If it was campaigning for something, I profoundly disagreed with eg restoring the death penalty (which I abhor) then I couldn’t take the job and still look my face in the mirror.
Performing for Religious Groups
Next are religious groups. I am an atheist but have no quarrel with those who are believers. I know some people may the blame of many of the world’s woes at the feet of religion. And it must bear some responsibility. However, religion has provided solace and inspiration to mankind through history.
So, yes, I would be happy to entertain at a function organised by a religious group. Indeed, I have performed at parties celebrating religious events such as Bar Mitzvahs and Christenings.
Actually, as it happens, my first paid booking was a Bar Mitzvah.

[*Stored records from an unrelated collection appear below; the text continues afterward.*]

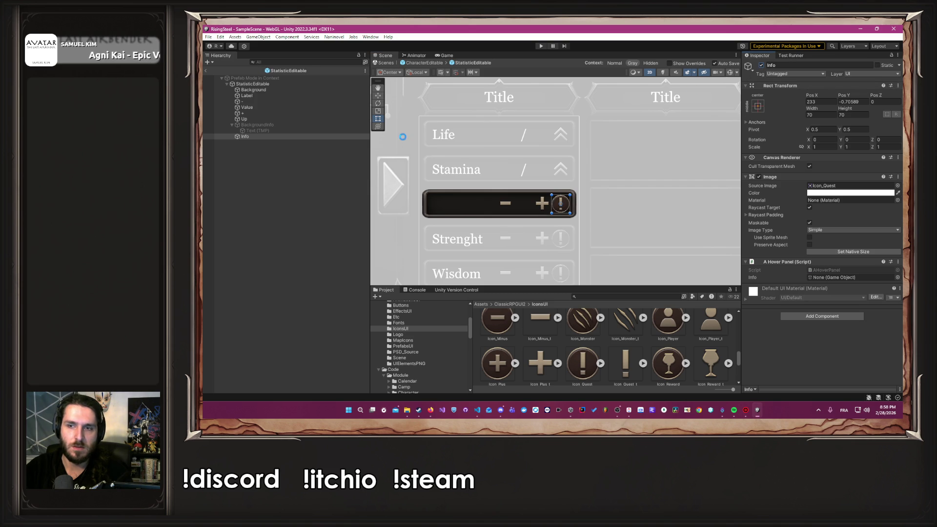
pyautogui.moveTo(257, 125); pyautogui.dragTo(853, 277)
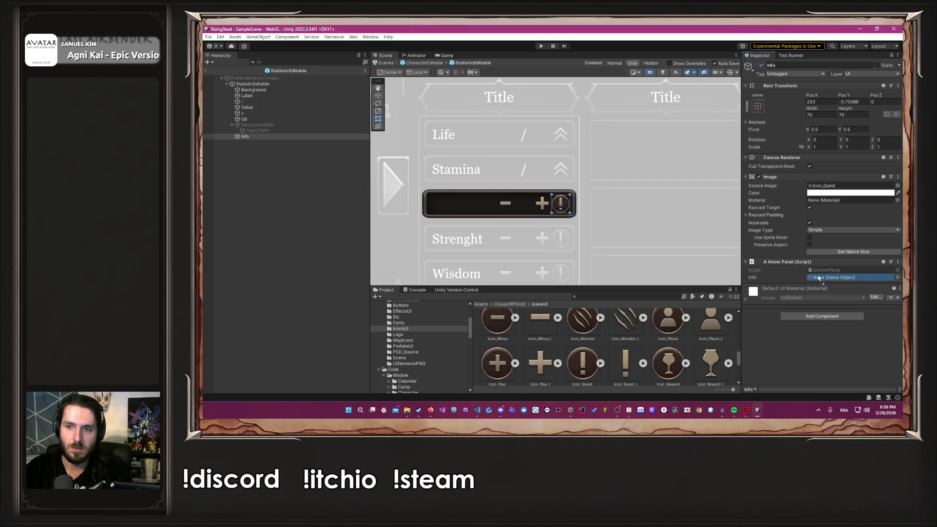
# Back in CharacterEditable, select Stamina's BackgroundInfo Text (TMP) to inspect its layout.
pyautogui.click(424, 62)
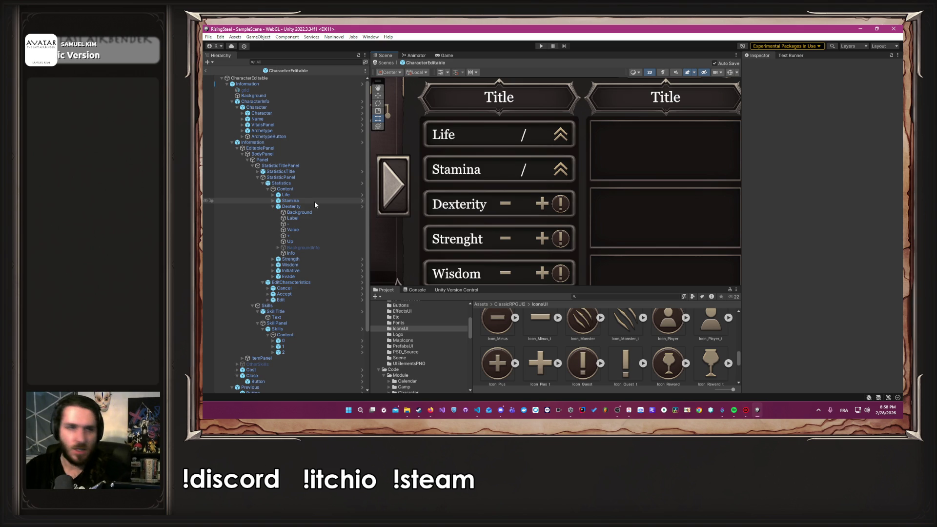
pyautogui.click(273, 201)
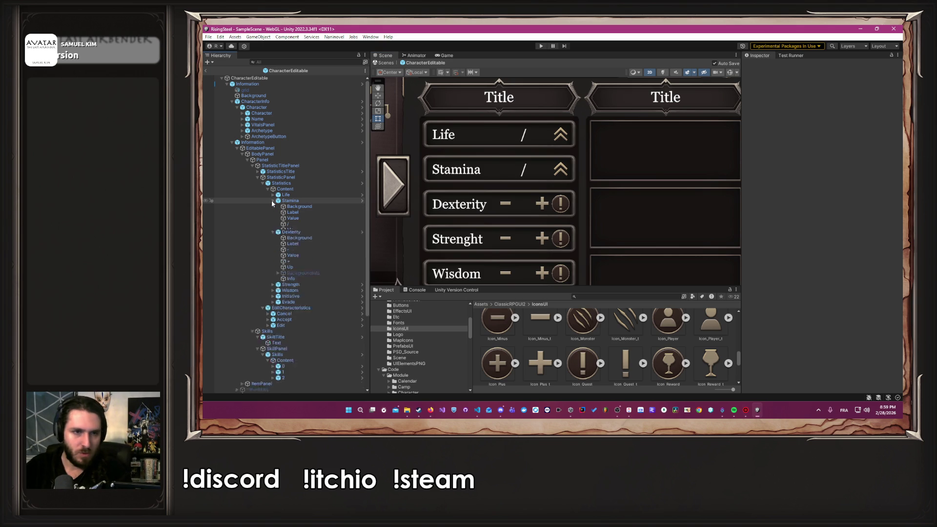
pyautogui.click(277, 241)
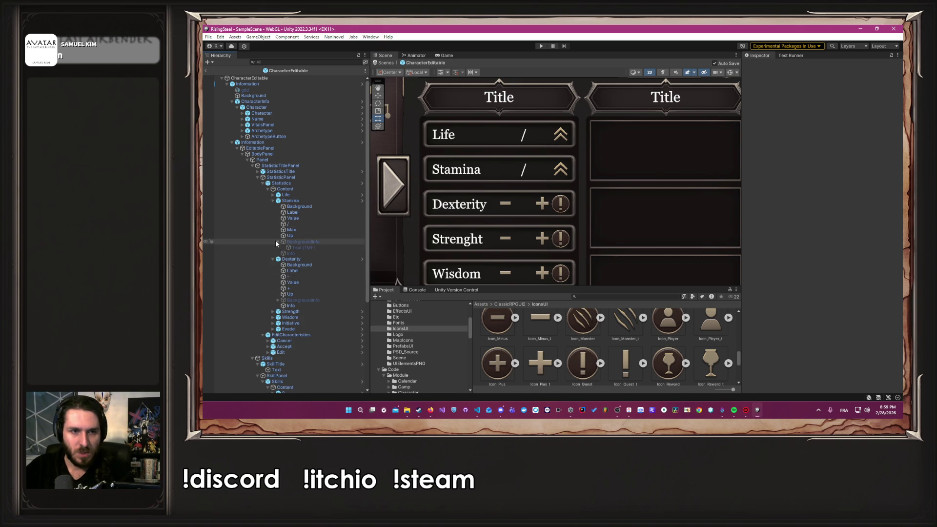
pyautogui.click(303, 248)
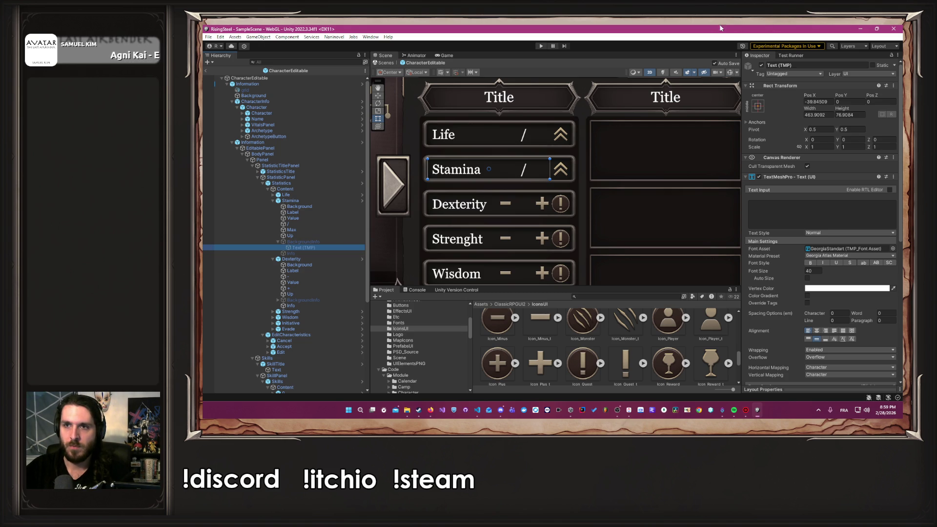
pyautogui.press('Print')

Performing for Obnoxious Twats
But what about situations where guests that I am entertaining say things that are unkind, be it about race, creed, gender or sexual orientation?
Luckily, this hasn’t happened to me so far.
But thinking about how I would (should) react, well I feel I just have to hold my peace.
One of the reasons I give for booking a magician in the first place is that we enhance the smooth running of the party and the guests’ entertainment. My job is to make parties work well, so any conflict with a guest is a ‘no no’ for me. I don’t need by booker needing to intervene in a stand-up row about gay marriage.
How could I deal with it?
Catch the eye of the other guests and hope they challenge the behaviour.
Just finish the trick as quickly as possible and then move on to other guests.
Break my cardinal rule of never embarrassing a guest and perform a trick in a way that makes them look foolish.
Or maybe, at least in my daydreams, take the high moral route, confront the guest and bugger the consequences .
A bit like Woody Allen, facing a choice between betraying a friend or going to gaol does so magnificently:
Fellas… I don’t recognize the right of this committee to ask me these kind of questions. And furthermore, you can all go fuck yourselves.
You can watch it HERE.
Who hasn’t dreamt of saying that to a difficult client or boss?